BEGIN

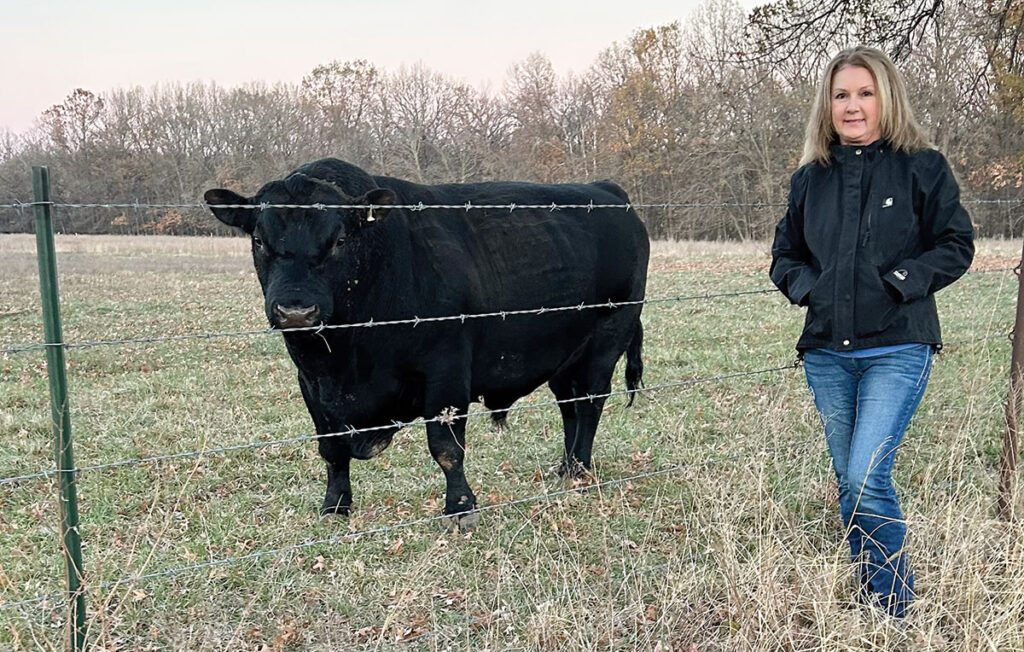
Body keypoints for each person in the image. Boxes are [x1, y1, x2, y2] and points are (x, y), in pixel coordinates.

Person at [770, 45, 975, 617]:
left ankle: (893, 605)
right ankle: (873, 587)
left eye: (865, 93)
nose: (852, 106)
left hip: (898, 345)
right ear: (826, 106)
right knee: (848, 478)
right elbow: (783, 255)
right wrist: (810, 288)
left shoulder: (923, 167)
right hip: (827, 354)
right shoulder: (810, 178)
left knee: (864, 476)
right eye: (841, 95)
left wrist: (900, 281)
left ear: (887, 99)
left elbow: (956, 245)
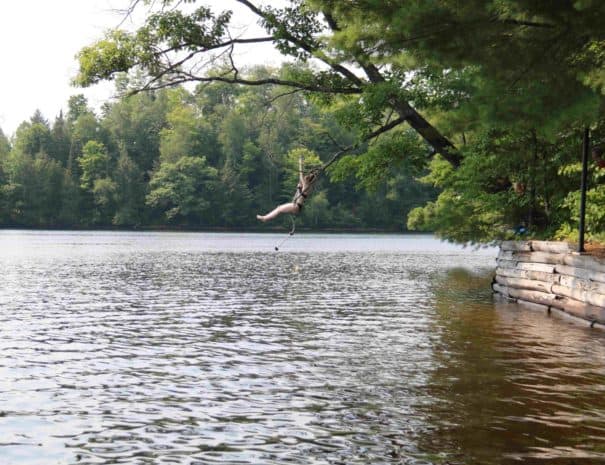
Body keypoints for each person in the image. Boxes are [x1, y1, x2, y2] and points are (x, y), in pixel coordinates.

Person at [257, 157, 318, 222]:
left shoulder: (307, 186)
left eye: (307, 177)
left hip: (296, 206)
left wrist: (300, 162)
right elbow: (302, 175)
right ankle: (265, 218)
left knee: (279, 208)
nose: (306, 176)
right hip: (296, 206)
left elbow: (302, 175)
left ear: (308, 179)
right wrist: (301, 163)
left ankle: (265, 218)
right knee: (279, 208)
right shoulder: (305, 184)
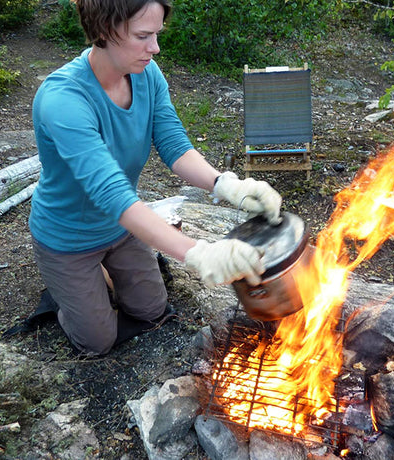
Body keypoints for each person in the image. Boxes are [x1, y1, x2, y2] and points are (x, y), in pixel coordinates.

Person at [29, 0, 282, 356]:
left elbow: (173, 144)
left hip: (121, 230)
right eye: (143, 36)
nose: (155, 48)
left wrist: (227, 185)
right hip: (67, 239)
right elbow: (112, 194)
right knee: (97, 342)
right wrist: (198, 253)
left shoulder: (146, 73)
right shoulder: (63, 100)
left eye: (157, 34)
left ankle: (101, 278)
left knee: (150, 310)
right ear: (103, 30)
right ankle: (66, 289)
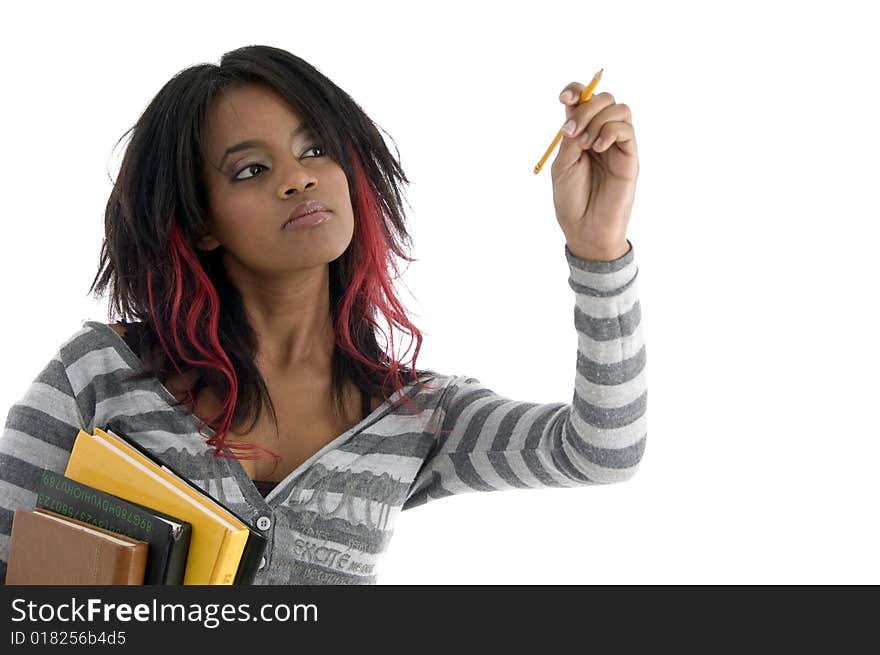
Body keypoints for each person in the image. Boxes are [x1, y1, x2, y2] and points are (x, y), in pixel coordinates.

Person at [0, 44, 646, 584]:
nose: (297, 178)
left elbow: (603, 450)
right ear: (200, 222)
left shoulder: (415, 414)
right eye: (251, 168)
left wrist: (598, 252)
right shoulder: (101, 374)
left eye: (315, 150)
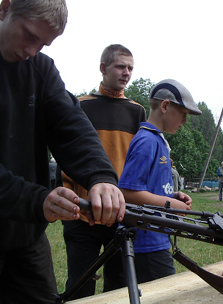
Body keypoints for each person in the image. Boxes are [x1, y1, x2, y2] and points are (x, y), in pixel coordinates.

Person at [0, 0, 125, 303]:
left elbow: (72, 126)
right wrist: (39, 200)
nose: (32, 50)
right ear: (4, 9)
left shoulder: (39, 68)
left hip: (26, 237)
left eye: (44, 44)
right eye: (29, 35)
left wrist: (100, 176)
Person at [62, 44, 146, 298]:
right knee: (80, 283)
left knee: (119, 284)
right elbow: (67, 155)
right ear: (103, 68)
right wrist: (73, 203)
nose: (126, 73)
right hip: (82, 212)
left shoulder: (137, 111)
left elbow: (139, 162)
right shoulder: (80, 106)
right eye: (120, 66)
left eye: (130, 68)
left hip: (120, 212)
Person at [118, 79, 202, 283]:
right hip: (146, 242)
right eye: (183, 114)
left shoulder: (157, 140)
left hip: (156, 235)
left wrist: (173, 196)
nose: (184, 121)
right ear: (165, 106)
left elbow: (146, 188)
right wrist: (169, 204)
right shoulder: (147, 141)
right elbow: (126, 192)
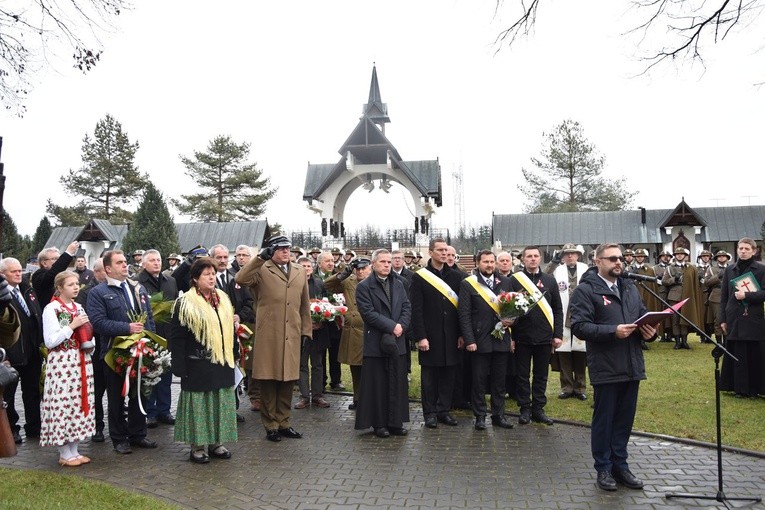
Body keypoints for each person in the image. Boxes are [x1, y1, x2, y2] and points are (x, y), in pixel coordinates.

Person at [570, 243, 656, 492]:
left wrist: (649, 333)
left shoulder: (629, 287)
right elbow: (580, 327)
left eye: (621, 258)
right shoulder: (586, 291)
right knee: (605, 419)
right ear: (598, 261)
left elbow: (641, 316)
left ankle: (621, 465)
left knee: (624, 420)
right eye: (612, 259)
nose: (619, 262)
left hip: (632, 364)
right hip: (606, 365)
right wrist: (612, 331)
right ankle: (604, 468)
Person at [235, 234, 312, 443]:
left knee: (288, 380)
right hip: (269, 334)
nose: (286, 252)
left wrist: (306, 331)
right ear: (271, 250)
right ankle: (270, 426)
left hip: (292, 334)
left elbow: (304, 304)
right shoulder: (261, 269)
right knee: (269, 380)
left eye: (288, 248)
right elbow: (240, 279)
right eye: (280, 248)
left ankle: (284, 422)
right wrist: (259, 258)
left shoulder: (298, 271)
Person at [87, 250, 158, 454]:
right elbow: (98, 323)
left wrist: (150, 343)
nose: (125, 265)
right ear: (108, 268)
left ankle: (138, 434)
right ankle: (119, 438)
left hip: (140, 350)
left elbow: (149, 318)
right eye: (119, 263)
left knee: (139, 394)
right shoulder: (98, 292)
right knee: (116, 398)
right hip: (113, 354)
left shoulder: (138, 288)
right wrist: (127, 328)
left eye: (125, 262)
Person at [170, 257, 238, 463]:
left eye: (213, 274)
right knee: (200, 405)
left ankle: (216, 442)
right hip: (197, 363)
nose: (211, 278)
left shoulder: (223, 299)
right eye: (206, 274)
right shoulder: (185, 303)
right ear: (195, 279)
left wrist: (233, 353)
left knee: (220, 401)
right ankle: (198, 446)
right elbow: (177, 337)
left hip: (221, 361)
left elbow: (228, 329)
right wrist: (179, 365)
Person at [40, 271, 96, 467]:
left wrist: (90, 341)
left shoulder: (79, 307)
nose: (75, 287)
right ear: (60, 288)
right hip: (62, 362)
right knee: (63, 403)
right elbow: (50, 340)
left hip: (81, 360)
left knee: (79, 403)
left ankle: (75, 449)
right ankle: (64, 452)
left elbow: (88, 330)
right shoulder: (52, 309)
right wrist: (72, 326)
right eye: (70, 284)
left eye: (77, 283)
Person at [355, 249, 412, 438]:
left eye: (389, 262)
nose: (387, 265)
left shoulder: (399, 283)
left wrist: (401, 326)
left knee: (397, 383)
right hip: (376, 342)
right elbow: (368, 313)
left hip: (397, 341)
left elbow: (406, 307)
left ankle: (395, 421)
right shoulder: (364, 287)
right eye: (383, 262)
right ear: (373, 264)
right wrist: (391, 326)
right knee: (378, 385)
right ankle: (379, 423)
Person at [457, 250, 515, 431]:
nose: (489, 265)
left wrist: (512, 320)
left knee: (499, 381)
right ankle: (480, 416)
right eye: (485, 262)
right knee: (479, 380)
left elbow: (514, 307)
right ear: (477, 263)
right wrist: (469, 339)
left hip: (501, 339)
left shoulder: (505, 281)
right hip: (479, 339)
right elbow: (464, 314)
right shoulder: (468, 284)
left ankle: (499, 415)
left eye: (492, 262)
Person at [410, 238, 464, 428]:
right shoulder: (419, 277)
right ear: (431, 252)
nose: (444, 253)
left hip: (451, 336)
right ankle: (430, 413)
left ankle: (444, 411)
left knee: (449, 375)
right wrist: (421, 336)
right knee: (430, 378)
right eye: (440, 250)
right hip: (430, 336)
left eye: (446, 250)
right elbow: (416, 310)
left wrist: (461, 334)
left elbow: (462, 310)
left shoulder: (457, 277)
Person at [509, 246, 563, 426]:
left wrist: (558, 335)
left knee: (541, 375)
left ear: (540, 259)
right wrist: (511, 337)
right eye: (529, 256)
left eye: (535, 256)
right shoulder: (514, 280)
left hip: (544, 337)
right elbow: (507, 310)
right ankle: (524, 408)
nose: (532, 259)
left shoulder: (549, 280)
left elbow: (557, 309)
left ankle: (538, 408)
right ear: (523, 259)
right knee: (522, 375)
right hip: (522, 337)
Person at [0, 257, 44, 445]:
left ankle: (34, 426)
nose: (19, 274)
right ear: (3, 275)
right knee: (9, 395)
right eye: (14, 271)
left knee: (33, 391)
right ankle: (12, 429)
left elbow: (36, 317)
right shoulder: (2, 297)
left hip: (32, 352)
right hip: (11, 354)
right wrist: (4, 355)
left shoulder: (26, 290)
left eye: (20, 270)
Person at [136, 249, 179, 428]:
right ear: (143, 264)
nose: (157, 263)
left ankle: (164, 410)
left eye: (159, 260)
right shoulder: (137, 283)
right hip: (148, 335)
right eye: (152, 260)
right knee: (150, 375)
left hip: (167, 334)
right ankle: (150, 412)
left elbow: (175, 304)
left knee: (166, 375)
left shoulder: (170, 281)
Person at [720, 238, 765, 398]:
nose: (743, 251)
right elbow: (724, 296)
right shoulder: (730, 269)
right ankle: (738, 388)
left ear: (754, 251)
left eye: (747, 249)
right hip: (734, 317)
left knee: (753, 354)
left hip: (752, 317)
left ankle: (753, 389)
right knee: (737, 353)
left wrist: (747, 295)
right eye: (740, 248)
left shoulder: (761, 270)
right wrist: (722, 319)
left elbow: (763, 293)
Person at [325, 257, 372, 410]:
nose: (360, 271)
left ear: (370, 268)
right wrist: (343, 273)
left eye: (363, 268)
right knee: (355, 366)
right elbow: (328, 285)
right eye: (357, 268)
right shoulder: (349, 280)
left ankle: (370, 398)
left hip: (370, 327)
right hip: (353, 328)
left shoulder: (376, 281)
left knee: (370, 366)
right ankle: (357, 397)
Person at [550, 243, 589, 401]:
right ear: (563, 256)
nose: (570, 256)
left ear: (578, 255)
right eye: (566, 254)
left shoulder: (585, 269)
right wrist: (553, 263)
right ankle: (566, 386)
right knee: (564, 352)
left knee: (580, 352)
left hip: (581, 314)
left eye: (573, 254)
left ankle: (580, 387)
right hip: (563, 313)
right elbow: (543, 279)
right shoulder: (557, 271)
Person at [77, 258, 108, 442]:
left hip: (109, 346)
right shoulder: (86, 293)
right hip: (94, 348)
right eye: (106, 269)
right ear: (97, 272)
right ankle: (97, 426)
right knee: (96, 392)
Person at [294, 257, 330, 409]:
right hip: (300, 331)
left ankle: (317, 395)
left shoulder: (319, 283)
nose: (307, 268)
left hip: (318, 331)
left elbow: (327, 303)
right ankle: (303, 396)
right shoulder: (293, 283)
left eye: (309, 266)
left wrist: (321, 318)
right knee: (302, 364)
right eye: (303, 266)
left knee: (318, 364)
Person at [661, 247, 703, 350]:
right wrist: (674, 279)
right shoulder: (670, 268)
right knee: (675, 320)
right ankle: (677, 342)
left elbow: (695, 283)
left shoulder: (691, 268)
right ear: (674, 256)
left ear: (685, 256)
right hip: (674, 296)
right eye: (677, 254)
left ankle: (685, 341)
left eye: (681, 254)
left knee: (684, 319)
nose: (679, 255)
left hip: (687, 296)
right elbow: (664, 281)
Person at [315, 251, 344, 391]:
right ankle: (321, 382)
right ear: (319, 263)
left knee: (335, 352)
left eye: (332, 260)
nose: (331, 263)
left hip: (335, 322)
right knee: (320, 353)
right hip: (319, 321)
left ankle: (336, 380)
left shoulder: (338, 277)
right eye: (327, 261)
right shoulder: (313, 277)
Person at [629, 249, 660, 350]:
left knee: (645, 318)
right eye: (638, 256)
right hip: (634, 297)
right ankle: (638, 340)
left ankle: (644, 340)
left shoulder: (649, 269)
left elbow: (653, 286)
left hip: (647, 296)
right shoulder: (630, 269)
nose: (640, 258)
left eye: (641, 256)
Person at [32, 242, 79, 306]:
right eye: (55, 259)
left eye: (59, 258)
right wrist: (68, 252)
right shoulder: (39, 275)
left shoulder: (59, 276)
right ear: (44, 263)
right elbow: (52, 274)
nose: (58, 261)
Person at [703, 250, 730, 345]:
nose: (722, 258)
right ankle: (719, 343)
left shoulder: (732, 268)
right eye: (719, 256)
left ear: (727, 258)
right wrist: (717, 276)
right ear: (716, 258)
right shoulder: (711, 269)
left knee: (729, 320)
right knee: (718, 320)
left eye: (724, 256)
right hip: (716, 296)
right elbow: (706, 282)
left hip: (730, 296)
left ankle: (727, 343)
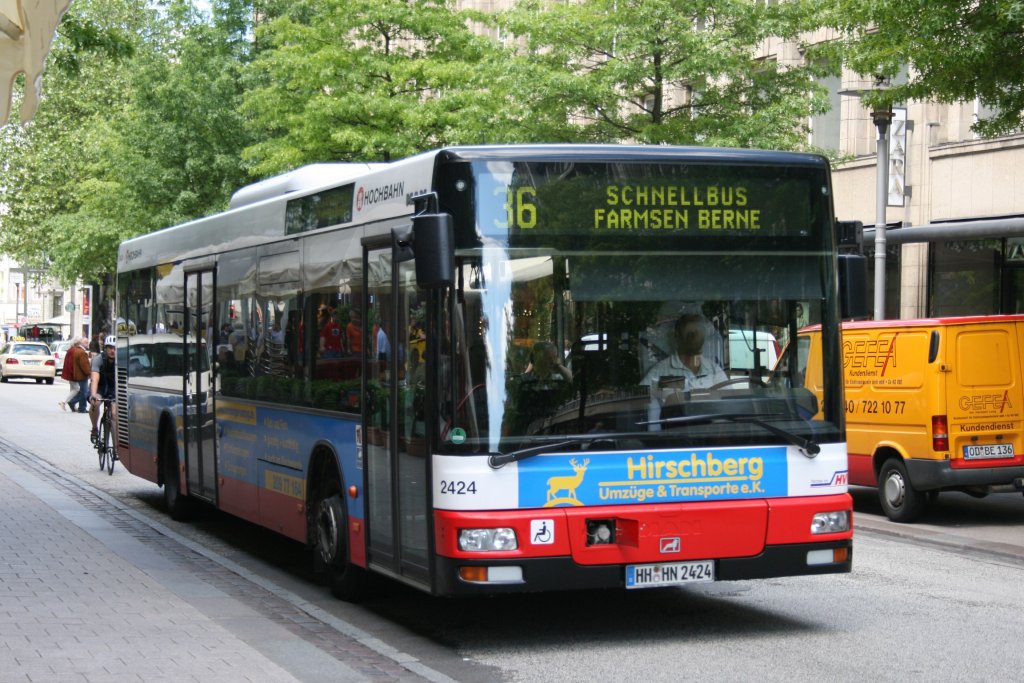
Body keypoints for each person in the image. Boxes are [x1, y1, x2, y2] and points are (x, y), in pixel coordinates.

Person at [89, 335, 118, 443]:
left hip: (114, 388)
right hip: (100, 386)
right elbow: (95, 379)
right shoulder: (98, 359)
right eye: (110, 348)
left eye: (115, 348)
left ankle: (116, 446)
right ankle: (94, 428)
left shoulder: (121, 360)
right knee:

END

All that should be written out is the stretch of lines above between the one holding "left knee: (541, 375)" and the one holding "right ear: (523, 259)", inclusive, exactly as given.

◆ **PROBLEM SOLUTION**
left knee: (541, 375)
left ear: (540, 259)
right wrist: (511, 337)
right eye: (529, 256)
left eye: (535, 256)
right shoulder: (514, 280)
left hip: (544, 337)
right elbow: (507, 310)
right ankle: (524, 408)
nose: (532, 259)
left shoulder: (549, 280)
left elbow: (557, 309)
left ankle: (538, 408)
right ear: (523, 259)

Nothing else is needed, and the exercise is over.